Maxime Petazzoni wrote:
Hi,

As I already said, the AJAX browser in mod_mbox relies on a hidden
XmlHttpRequest and on Javascript processing of the replied XML
document to generate the message list.

After setting up a browser stub, I'm not going to concentrate on
compatibility and speed problems before continuing. In fact, there are
two main problems implied by the current mechanism :

- On large mailboxes, the /ajax/msglist query reply can get *very*
  large. As an example, this mailing list's 2001-08 archives contains
  1708 messages, and the corresponding XML is 452492 bytes big. This
  is too much. As a comparison, the old mod_mbox resulting page for
  the same month is "only" 311 KB big.

  As a solution to this, Ian advised the use of LiveGrid
  (http://openrico.org/livegrid.page). It fetches only the piece of
  data that need to be displayed (ten, twenty, ... rows instead of the
  whole 1700+). I don't really like this solution because the user
  must scroll the table, and then wait for the data to appear,
etc.
Isn't this where XmlHttpRequest comes in handy? Asynchronously fetch X (a hundred?) rows forward from where the user is currently looking in anticipation that that user will scroll forward. So you don't slurp down the whole mailbox at once, but you try to stay ahead of what the user might be expected to do and always have some data ready to display.
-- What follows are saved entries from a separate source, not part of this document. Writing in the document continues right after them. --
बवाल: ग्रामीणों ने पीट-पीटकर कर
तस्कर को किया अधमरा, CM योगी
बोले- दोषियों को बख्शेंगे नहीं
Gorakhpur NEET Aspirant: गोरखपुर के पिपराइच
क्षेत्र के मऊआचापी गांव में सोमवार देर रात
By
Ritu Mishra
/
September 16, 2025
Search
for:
And that we don't get the whole list (no in-page search for
  example).

  Another solution would be to use a page system as in the Debian
  mailing list archives, displaying 100 or 200 messages per page
  only. This would reduce bandwidth usage, but it will also make things
  harder when updating the context box. For the moment, the message
  list is fetched once, and all operations are made on this stored
  list. When updating the context box, we just take -3 to +3 messages
  from the list. With the page system, we'll experience problems while
  approaching the end of a page ...

- The second problem is brought by the first one. On large mailboxes,
  the Javascript processing takes too much time. Building all elements
  each time the message list is displayed (at loading time or when you
  close a message box) does not make the application usable.

  Of course, the paging system would solve this problem, too. In
  addition to this, my Javascript code may not be the most optimized
  we could find.

- Concerning compatibility problems, the whole thing does not work
  nor with IE, neither with Opera, although both of these browsers
  does not comply against any javascript error.

  Any JS compatibility expert in the house ?

Heh, you wish :0

This is a cool project, glad it's on the httpd dev list.